Federal advisory board: Bring privacy laws up to 21st-century speed
Information Security and Privacy Advisory Board recommends broad updating of privacy laws to reflect changes in technology
- By William Jackson
- May 28, 2009
The Privacy Act of 1974 has been outstripped by technology and does not provide agencies with appropriate guidance in handling personal information or individuals with adequate safeguards to their privacy, according to a federal advisory board.
“While the fundamentals of the act — the principles of fair information practices—remain relevant and current, the letter of the act and related law and policy do not reflect the realities of current technologies and do not protect against many important threats to privacy,” the Information Security and Privacy Advisory Board said in a report released May 27.
The law was written of a time of centralized mainframe computing and has not adapted to distributed and client-server computing, ubiquitous networks and increasingly powerful mobile devices, the report said.
“Policy written for the era of flat files has confused and frustrated those who would like to follow the law, especially since there has been no government-wide guidance on how to apply the Act’s older terms and assumptions to today’s environment,” the report said.
The board recommended a number of amendments to update and strengthen privacy laws and improve government oversight, including mandating chief privacy officers in all CFO agencies.

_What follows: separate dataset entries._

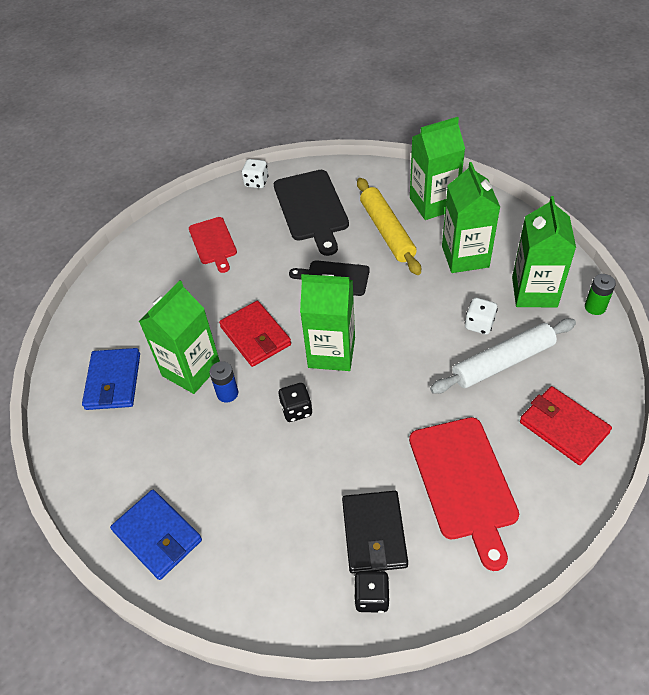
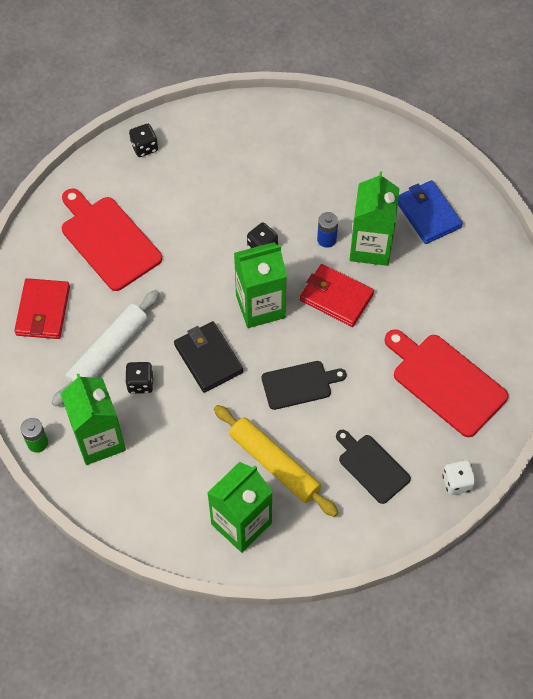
camera: 150 degrees right, 10 degrees up
(157, 535) = (308, 128): blue wallet -> none
(213, 243) = (446, 382): red cutting board -> red cutting board, size x1.62
(311, 208) = (372, 466): black cutting board -> black cutting board, size x0.62
(374, 533) = (159, 184): black wallet -> black wallet (208, 358)
(465, 256) = (180, 460): green carton -> none
(479, 324) = (140, 383): white dice -> black dice
(563, 427) = (43, 311): red wallet -> red wallet turned 75 degrees clockwise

The Privacy Act applies to narrowly defined “systems of records” in which data is accessed through a unique identifier that do not correspond to modern relational databases, the report said, adding that distributed data and computing resources, powerful and portable storage and computing devices and the ability to cross-reference data from many sources to identify individuals were not anticipated in the law. Changes are continuing at a growing pace.
“The biggest change in Internet technology in the past three years has been the growth in Web 2.0 interactive tools,” the report said. “Social networks such as Facebook, MySpace and Twitter have changed the way individuals think about how they communicate online.”
There has been some updating of privacy legislation and regulation over the years, including the Office of Management and Budget policy against use of persistent cookies by agency Web sites, and data breach reporting requirements. But in general the requirements have not kept pace with technology, ISPAB found.
ISPAB recommended amending the Privacy Act of 1974 and the EGovernment Act of 2002 to:
- Improve Government privacy notices.
- Update the definition of System of Records to cover relational and distributed systems based on government use, not holding, of records.
- Clearly cover commercial data sources under both the Privacy Act and the EGovernment Act.
To improve government leadership on privacy:
- The Office of Management and Budget should hire a full‐time Chief Privacy Officer.
- Privacy Act Guidance from OMB must be regularly updated.
- Chief Privacy Officers should be hired at all “CFO agencies.”
- A Chief Privacy Officers’ Council should be developed.
- OMB should issue privacy guidance on agency use of location information.
- There should be public reporting on the use of Social Security numbers.
William Jackson is a Maryland-based freelance writer.